* PERMINTAAN TUGAS A *
Menurut teks kajian tentang sepeda motor bernama Supri, berapa hari setelah kematian si Aki penulis baru bisa menuntun Supri ke bengkel?
* PERMINTAAN TUGAS B *
Apakah setiap pernyataan berikut sesuai dengan teks kajian tentang Supri? Jawab ya atau tidak untuk masing-masing, disertai kutipan persis dari teks yang menentukan jawabannya.
(i) Penulis memiliki keahlian menulis cerita horor.
(ii) Sudah sebulan Supri sering tidak mau dinyalakan lewat stater otomatis.
(iii) Penulis membawa Supri ke bengkel pada Senin pagi.

Bangku Kosong

Beberapa orang mungkin berpikir saya akan menceritakan tentang cerita horor sewaktu membaca judul postingan ini. Tapi, bukan. Tenang saja. Saya tidak memiliki keahlian menulis cerita horor. Jadi saya tidak mungkin menuliskan tentang cerita horor. Postingan saya kali ini sama sekali tidak ada hubungannya dengan horor, hantu, setan, dan sejenisnya.
 
 
Semenjak awal minggu ini, saya dipaksa oleh Supri (sepeda motor saya) untuk jalan kaki ke kampus. Sejak Senin pagi, dia sama sekali tidak mau menyala. Salah saya juga sebenarnya. Saya kurang memperhatikan kondisi kesehatan sepeda motor berwarna hitam itu. Sudah sebulan ini dia memang sering tidak mau dinyalakan lewat stater otomatis. Seharusnya sejak saat itu saya tahu bahwa Supri sudah minta ganti aki. Yah, tapi karena memang saya ini sering menyepelekan hal-hal seperti itu, saya menunda membawanya ke bengkel. Selama dia masih bisa menyala, saya tidak merasa harus membawanya ke bengkel. Alhasil, hari Senin pagi si Supri benar-benar tidak mau menyala dan karena beberapa hari itu saya pulang malam, saya juga tidak bisa segera mengantarnya ke bengkel. Baru kemarin sore, tiga hari semenjak kematian si Aki, saya bisa menuntun Supri ke bengkel.
 
Nah, di sinilah cerita ini dimulai.
 
Begitu saya menyerahkan Supri kepada mas-mas pegawai bengkel, saya lumayan dikagetkan oleh suara berat yang memanggil saya.
 
“Mari duduk, Cewe*).”

* BAGIAN DATA *
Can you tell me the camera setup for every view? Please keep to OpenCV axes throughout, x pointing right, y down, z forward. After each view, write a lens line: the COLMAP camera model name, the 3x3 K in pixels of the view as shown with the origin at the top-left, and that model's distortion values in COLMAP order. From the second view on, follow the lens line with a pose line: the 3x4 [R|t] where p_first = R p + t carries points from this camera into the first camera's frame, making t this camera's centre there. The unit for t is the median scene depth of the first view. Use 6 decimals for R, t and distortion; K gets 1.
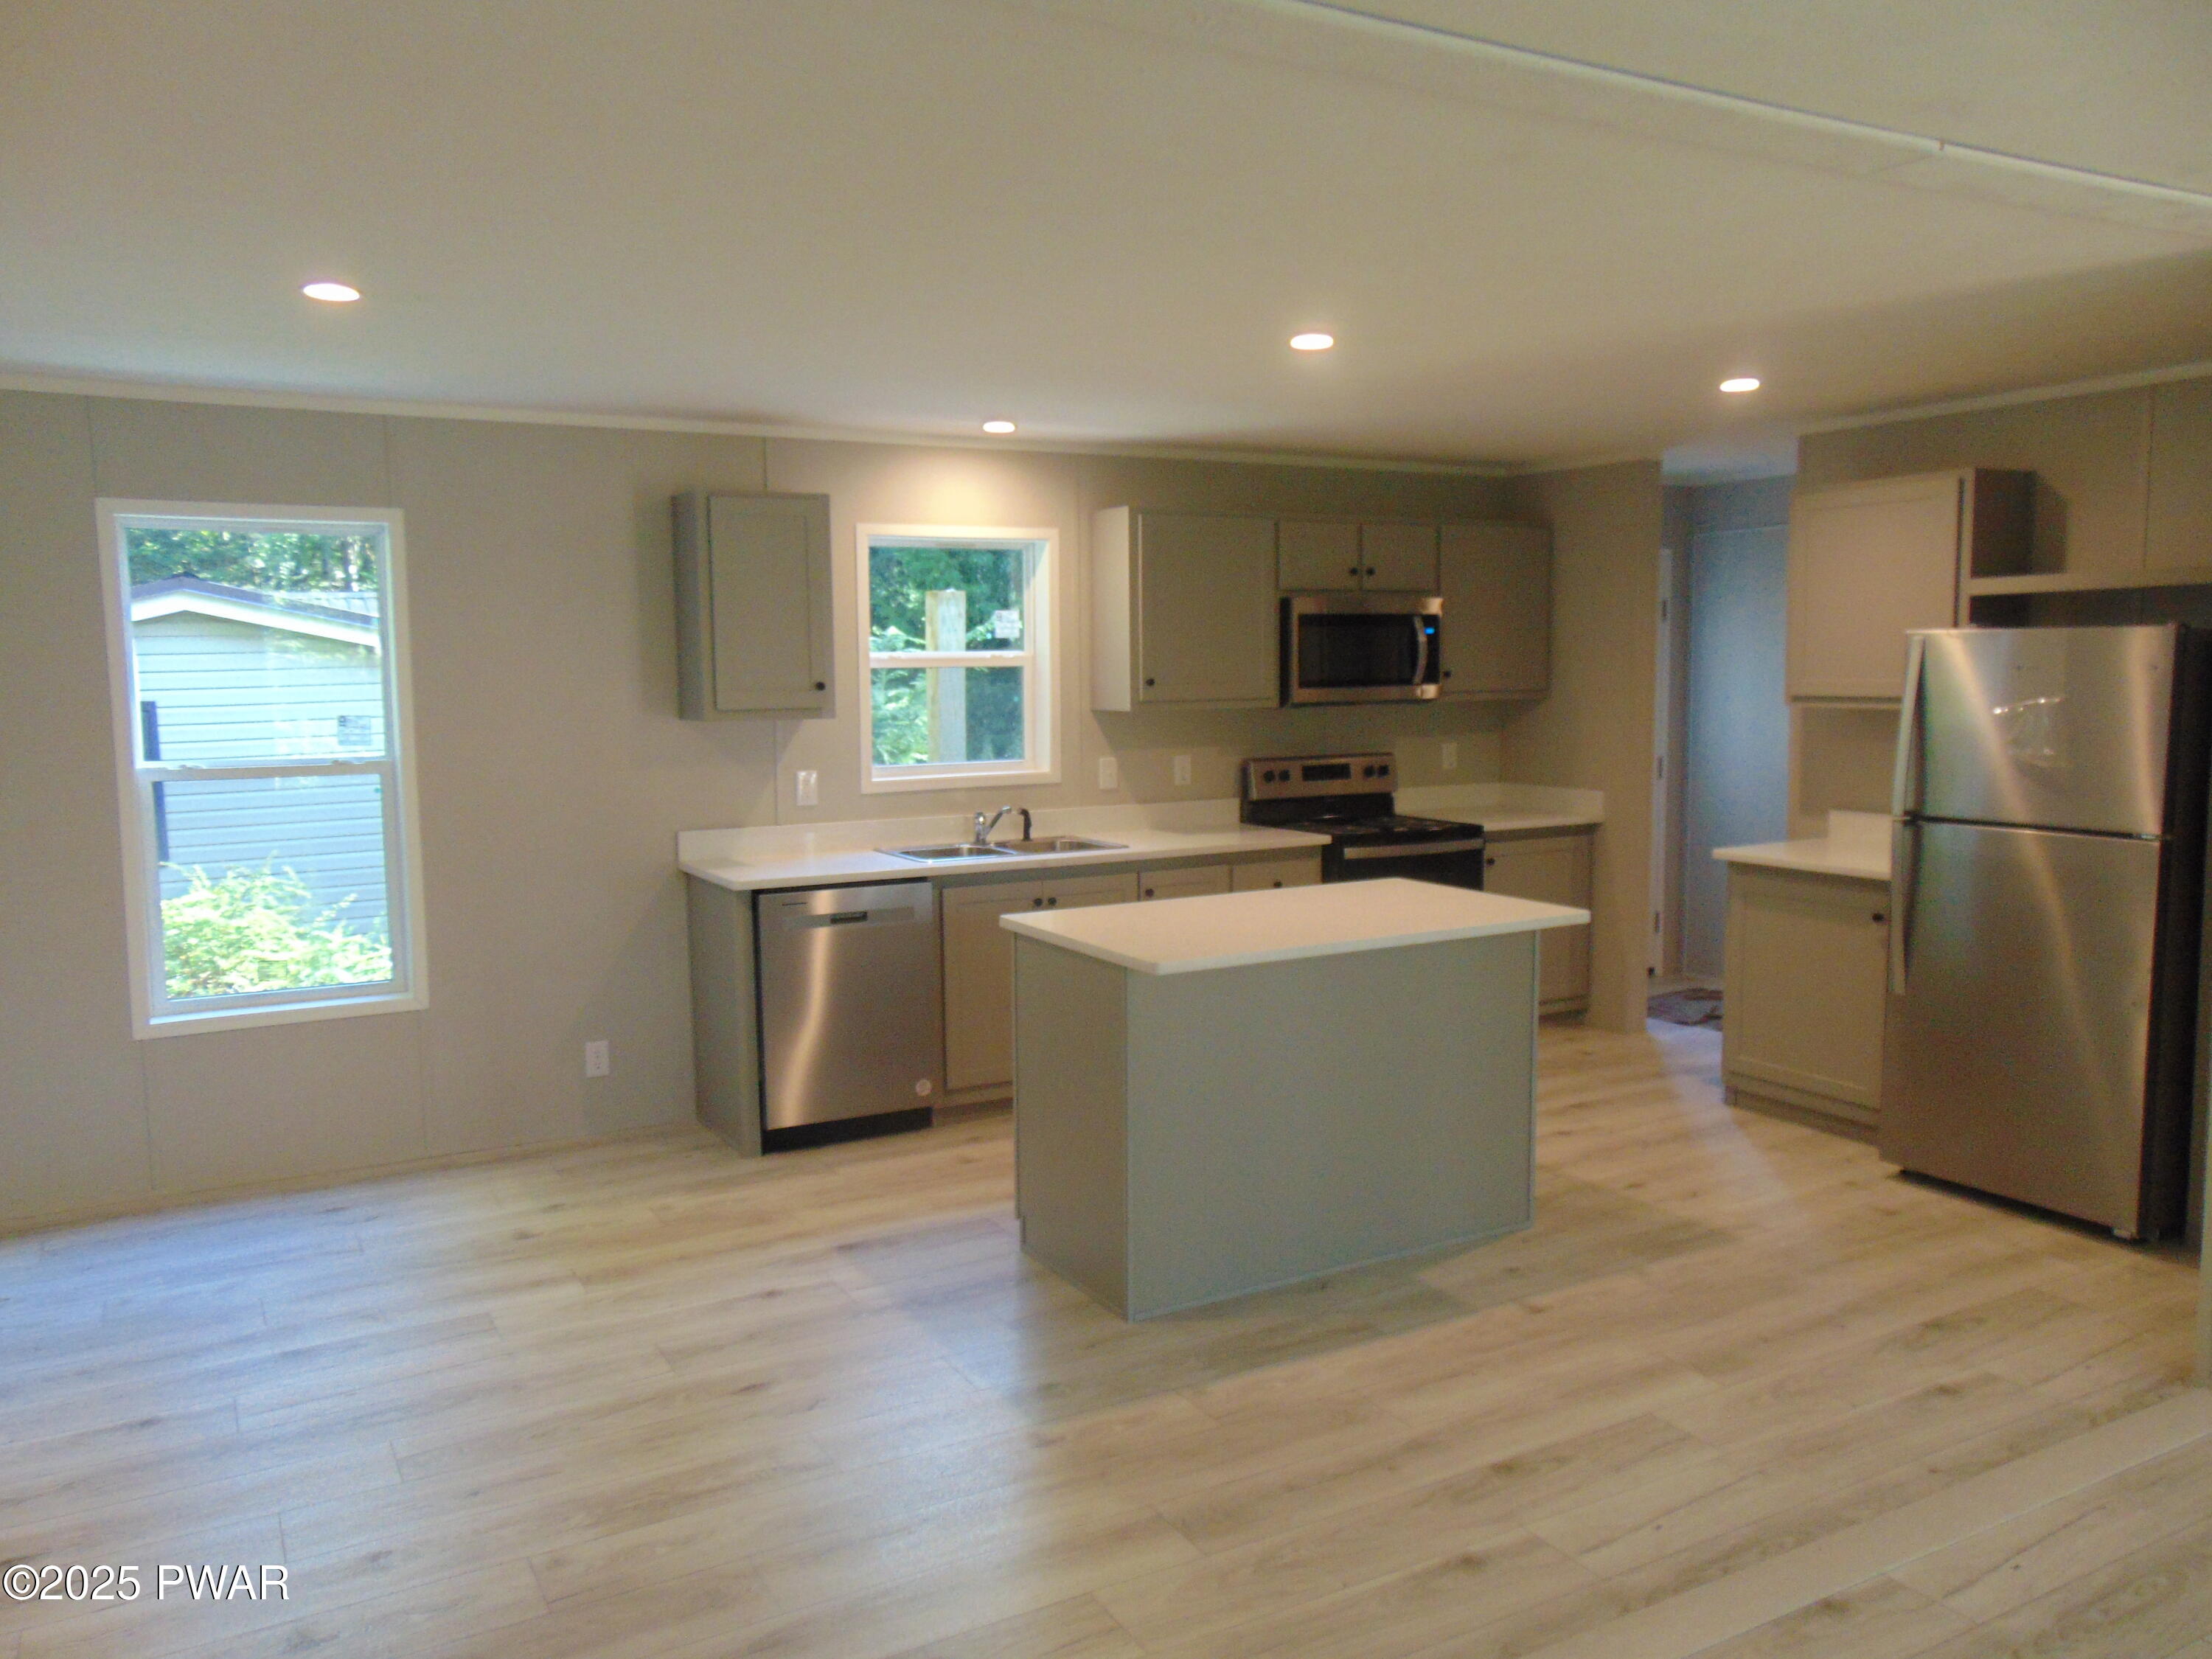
lens RADIAL K [[1670.5, 0, 1103.8], [0, 1670.5, 844.1], [0, 0, 1]] dist [-0.034317, 0.082299]
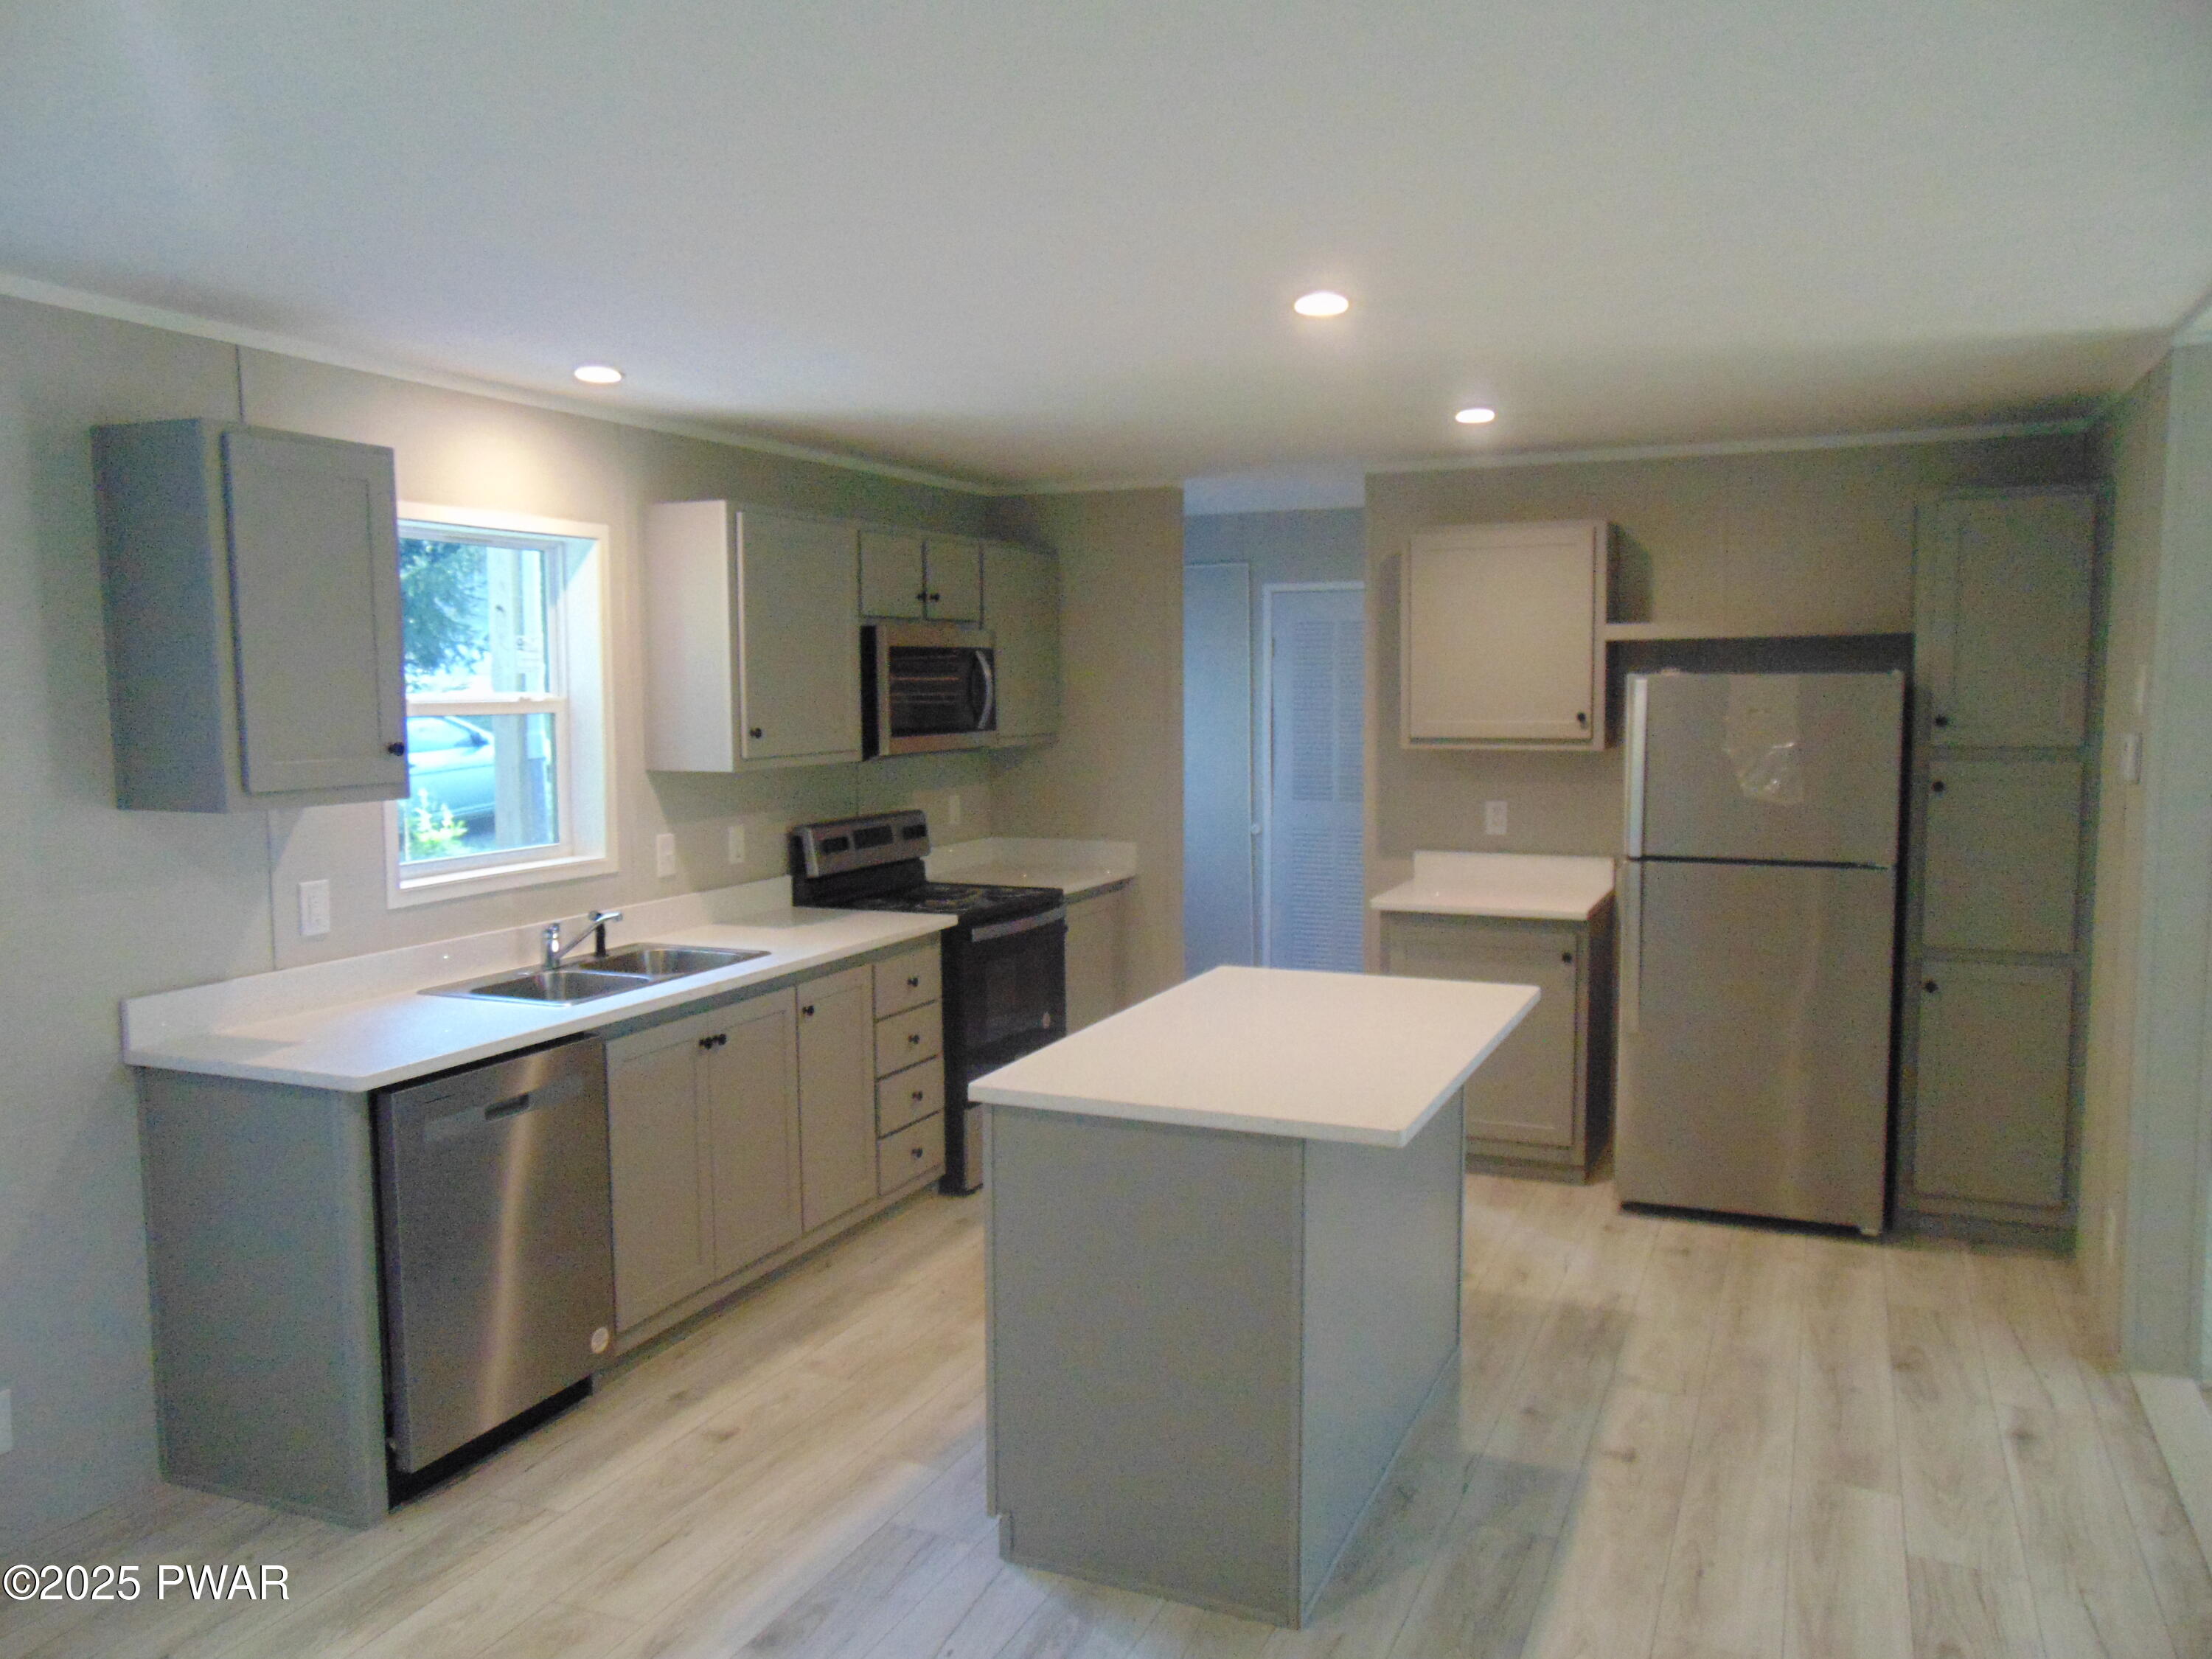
lens RADIAL K [[1670.5, 0, 1103.8], [0, 1670.5, 844.1], [0, 0, 1]] dist [-0.034317, 0.082299]
pose [[0.803072, -0.054178, 0.593415, -0.313080], [0.065563, 0.997846, 0.002374, -0.039786], [-0.592265, 0.037000, 0.804893, 0.310771]]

* PENYELESAIAN A *
Tiga hari.

* PENYELESAIAN B *
(i) Tidak. "Saya tidak memiliki keahlian menulis cerita horor."
(ii) Ya. "Sudah sebulan ini dia memang sering tidak mau dinyalakan lewat stater otomatis."
(iii) Tidak. "Baru kemarin sore, tiga hari semenjak kematian si Aki, saya bisa menuntun Supri ke bengkel."